On Wed, Aug 15, 2012 at 7:35 AM, Dave Chinner <david@xxxxxxxxxxxxx> wrote:
> On Tue, Aug 14, 2012 at 10:42:21PM +0200, Stefan Priebe wrote:
>> Hello list,
>> i'm testing KVM with qemu, libiscsi, virtio-scsi-pci and
>> scsi-general on top of a nexenta storage solution. While doing
>> mkfs.xfs on an already used LUN / block device i discovered that the
>> unmapping / discard commands mkfs.xfs sends take a long time which
>> results in a lot of aborted scsi commands.
> Sounds like a problem with your storage being really slow at
>> Would it make sense to let mkfs.xfs send these unmapping commands in
>> small portations (f.e. 100MB)
> No, because the underlying implementation (blkdev_issue_discard())
> already breaks the discard request up into the granularity that is
> supported by the underlying storage.....

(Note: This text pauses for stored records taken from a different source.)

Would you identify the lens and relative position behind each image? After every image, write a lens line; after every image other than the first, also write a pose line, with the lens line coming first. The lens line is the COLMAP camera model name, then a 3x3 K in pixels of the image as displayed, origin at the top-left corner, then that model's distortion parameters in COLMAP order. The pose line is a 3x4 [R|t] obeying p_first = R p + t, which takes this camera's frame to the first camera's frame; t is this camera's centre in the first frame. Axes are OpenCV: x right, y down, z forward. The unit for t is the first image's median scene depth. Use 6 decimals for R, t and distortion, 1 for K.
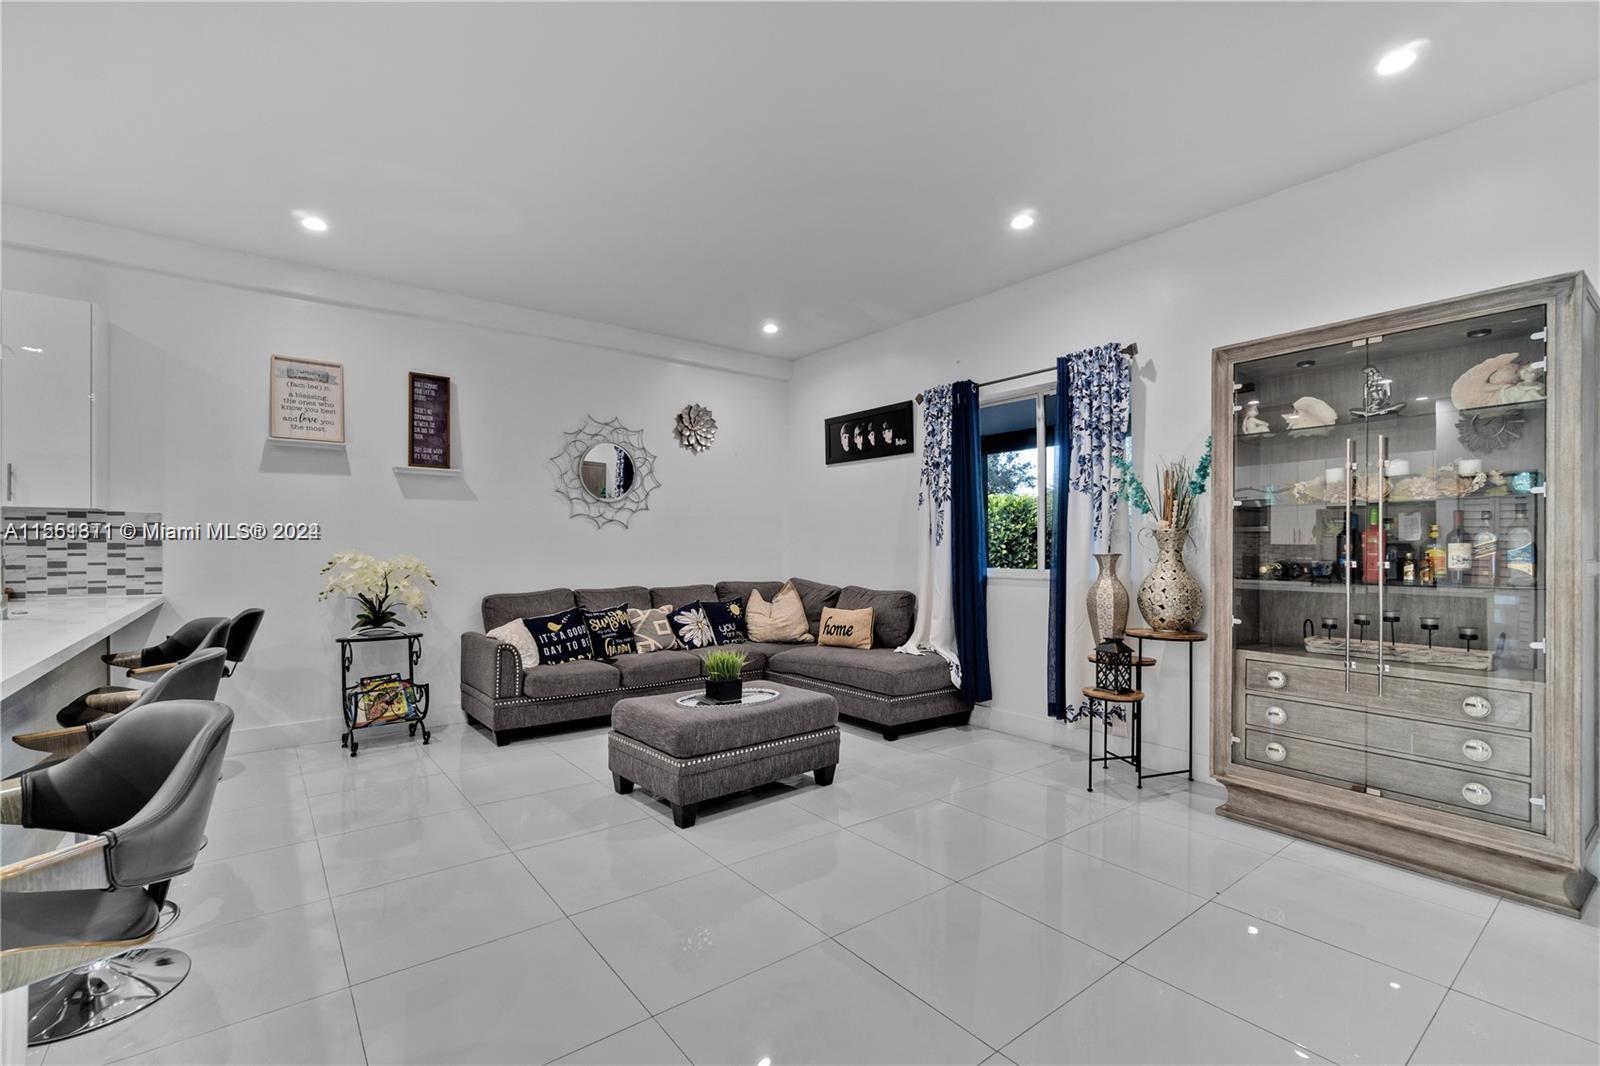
lens RADIAL K [[700.2, 0, 798.1], [0, 700.2, 538.6], [0, 0, 1]] dist [0.001002, 0.000297]
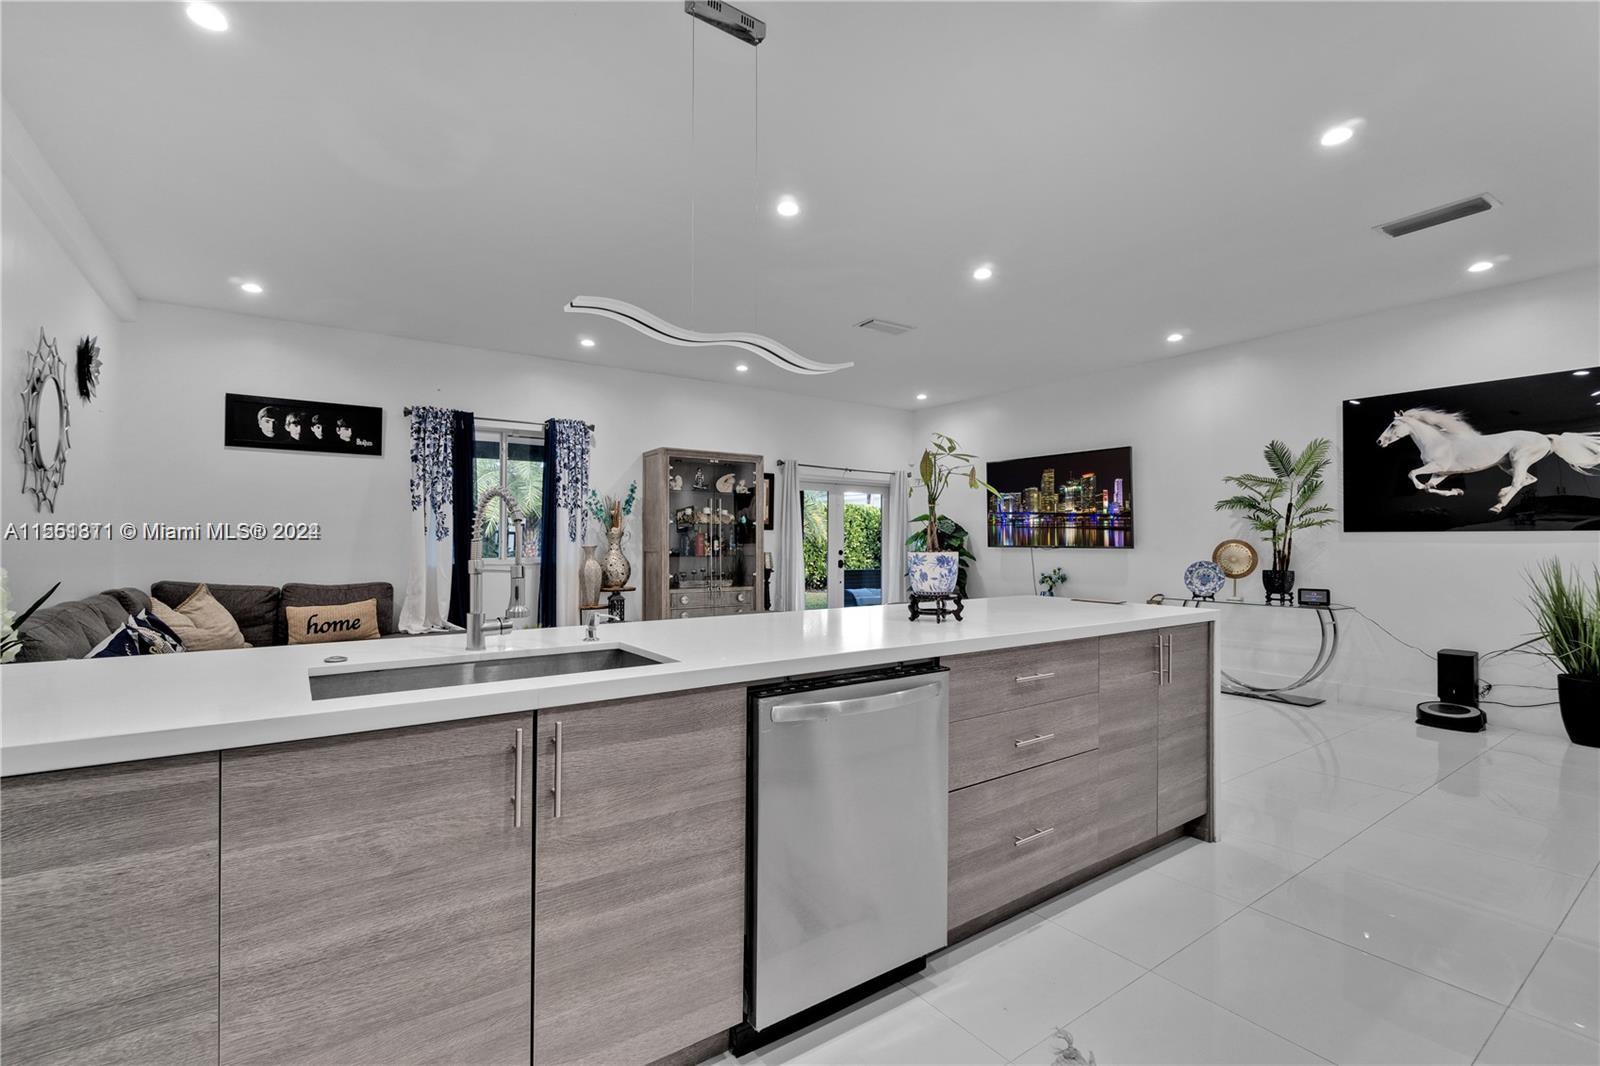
lens RADIAL K [[700.2, 0, 796.5], [0, 700.2, 535.0], [0, 0, 1]] dist [0.001002, 0.000297]
pose [[0.051127, 0.008460, 0.998656, -0.875534], [-0.012057, 0.999896, -0.007853, 0.001463], [-0.998619, -0.011640, 0.051224, 0.293054]]
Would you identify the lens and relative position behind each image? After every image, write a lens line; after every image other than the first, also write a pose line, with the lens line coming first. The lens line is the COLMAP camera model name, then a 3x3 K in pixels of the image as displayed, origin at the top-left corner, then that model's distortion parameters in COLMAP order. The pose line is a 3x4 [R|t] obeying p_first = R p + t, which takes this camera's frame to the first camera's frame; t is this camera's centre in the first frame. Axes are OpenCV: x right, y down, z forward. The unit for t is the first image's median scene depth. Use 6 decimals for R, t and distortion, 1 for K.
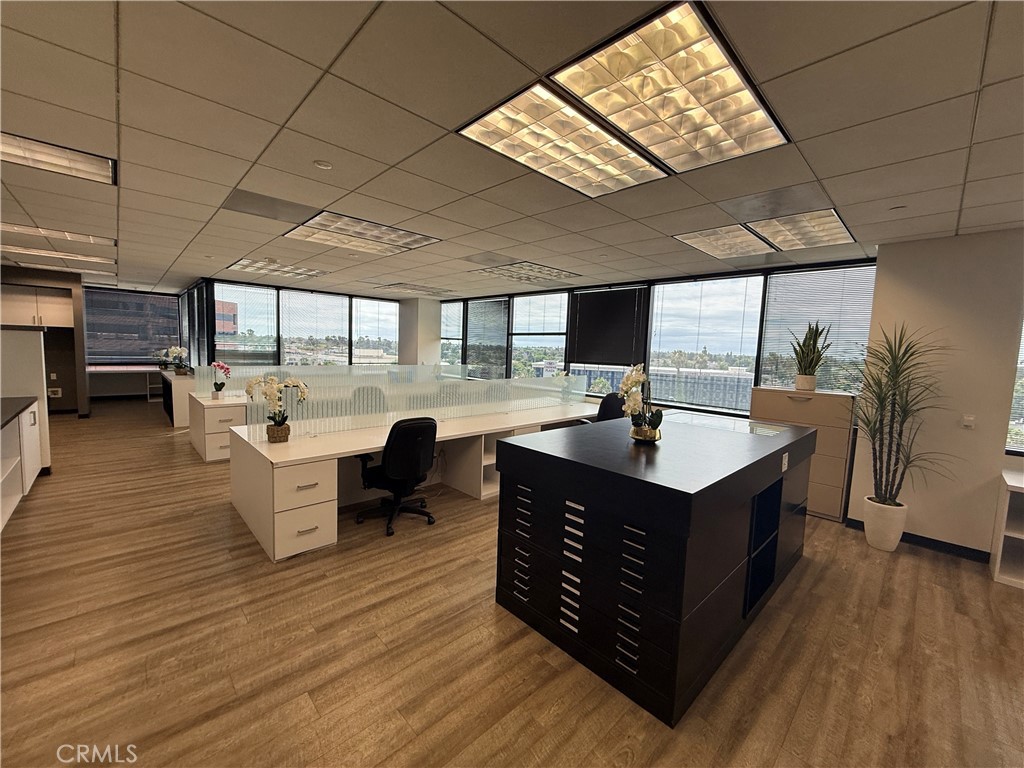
lens RADIAL K [[408.1, 0, 510.6], [0, 408.1, 380.9], [0, 0, 1]] dist [0.001835, -0.000605]
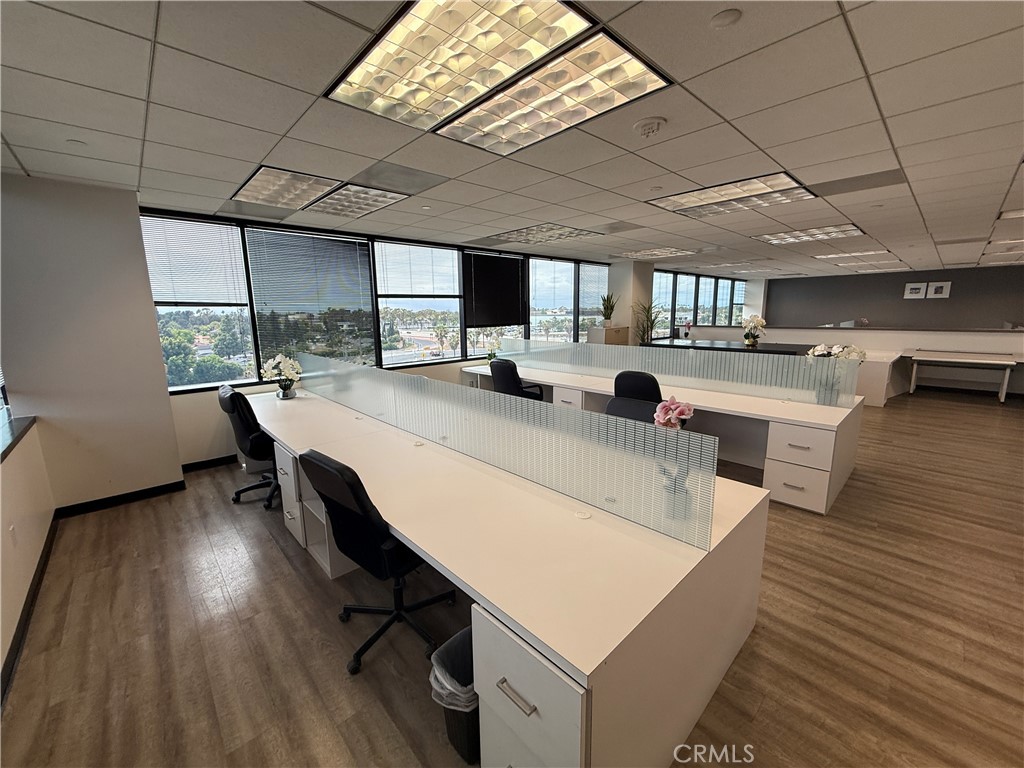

>> or is there another problem in the
>> patch to the block device? Any suggestions or ideas?
> .... which, of course, had bugs in it so is a muchmore likely cause
> of your problems.
> That said,the discard granularity is derived from information the
> storage supplies the kernel in it's SCSI mode page, so if the
> discard granularity is too large, that's a storage problem, not a
> linux problem at all, let alone a mkfs.xfs problem.
That is true.
But this particular issue seen in the network traces show that on this
particular storage array,
when a huge train of discards are sent, to basically discard the entire LUN,
the storage array may take many minutes to perform these discards,
during which time the array is unresponsive to any other I/O, on the
same LUN or on other LUNs.
This is definitely an issue with the i/o scheduler in the storage
array and not strictly in the linux kernel or mkfs.xfs.
And this basically means that for these kind of arrays with this
discard behaviour, running a command that performs
a huge number of discards to discard the entire device will basically
act as a full denial-of-service attack,
since every lun and every host that is attached to the array will
experience a full outage for minutes.
This is definitely an issue with the array, BUT linux kernel and/or
userspace utilities can, and very often are,
implement tweaks to be more firendly towards and avoid triggering
unfortunate hw behaviour.
For example, linux kernel contains a "fix" for the pentium FDIV bug,
eventhoug there was never any issue in linux that needed fixing.
The only other realistic alternative is to provide warnings such as :
"Some storage arrays may have major performance problems if you run
mkfs.xfs that can cause a full outage for every single lun on that
array that lasts for many minutes. Unless you KNOW that your storage
arrray does not have such issue for a fact, you should never run
mkfs.xfs on a production system outside of a full scheduled outage
window. The full set of storage arrays where this is a potential issue
is not known".
I think it would be more storage array friendly to implement tweaks to
avoid triggering such issue son this, and possibly other arrays.